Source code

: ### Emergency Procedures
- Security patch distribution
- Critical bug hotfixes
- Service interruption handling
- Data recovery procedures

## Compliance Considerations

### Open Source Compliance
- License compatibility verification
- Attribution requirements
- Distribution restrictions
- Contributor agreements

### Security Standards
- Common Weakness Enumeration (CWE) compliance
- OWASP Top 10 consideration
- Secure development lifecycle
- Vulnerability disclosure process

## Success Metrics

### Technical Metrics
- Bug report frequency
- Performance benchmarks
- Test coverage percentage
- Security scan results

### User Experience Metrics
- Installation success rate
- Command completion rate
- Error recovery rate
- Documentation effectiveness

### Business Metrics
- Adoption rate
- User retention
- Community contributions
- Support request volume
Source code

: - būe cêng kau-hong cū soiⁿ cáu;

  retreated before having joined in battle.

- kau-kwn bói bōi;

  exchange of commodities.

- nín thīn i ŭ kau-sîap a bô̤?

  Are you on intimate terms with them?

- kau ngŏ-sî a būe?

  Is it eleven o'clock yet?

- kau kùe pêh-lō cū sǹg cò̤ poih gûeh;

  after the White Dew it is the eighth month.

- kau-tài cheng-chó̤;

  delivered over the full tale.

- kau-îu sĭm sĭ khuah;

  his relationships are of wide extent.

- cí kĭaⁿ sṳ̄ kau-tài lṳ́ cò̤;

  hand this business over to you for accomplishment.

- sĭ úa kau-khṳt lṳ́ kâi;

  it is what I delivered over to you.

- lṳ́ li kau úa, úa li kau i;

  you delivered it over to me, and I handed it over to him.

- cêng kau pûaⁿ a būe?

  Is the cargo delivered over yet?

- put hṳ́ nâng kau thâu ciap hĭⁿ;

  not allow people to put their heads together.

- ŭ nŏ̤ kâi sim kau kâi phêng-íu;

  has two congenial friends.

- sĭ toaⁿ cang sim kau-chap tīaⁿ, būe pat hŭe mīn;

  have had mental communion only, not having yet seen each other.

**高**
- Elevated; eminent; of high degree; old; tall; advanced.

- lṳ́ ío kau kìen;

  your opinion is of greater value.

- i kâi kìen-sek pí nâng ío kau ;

□ □ □ □

Reproduce the records' lines unchanged, from the line with "- kau kùe pêh-lō cū sǹg cò̤ poih gûeh;" up to and including the line with "- lṳ́ li kau úa, úa li kau i;".

__Problem solution__:
- kau kùe pêh-lō cū sǹg cò̤ poih gûeh;

  after the White Dew it is the eighth month.

- kau-tài cheng-chó̤;

  delivered over the full tale.

- kau-îu sĭm sĭ khuah;

  his relationships are of wide extent.

- cí kĭaⁿ sṳ̄ kau-tài lṳ́ cò̤;

  hand this business over to you for accomplishment.

- sĭ úa kau-khṳt lṳ́ kâi;

  it is what I delivered over to you.

- lṳ́ li kau úa, úa li kau i;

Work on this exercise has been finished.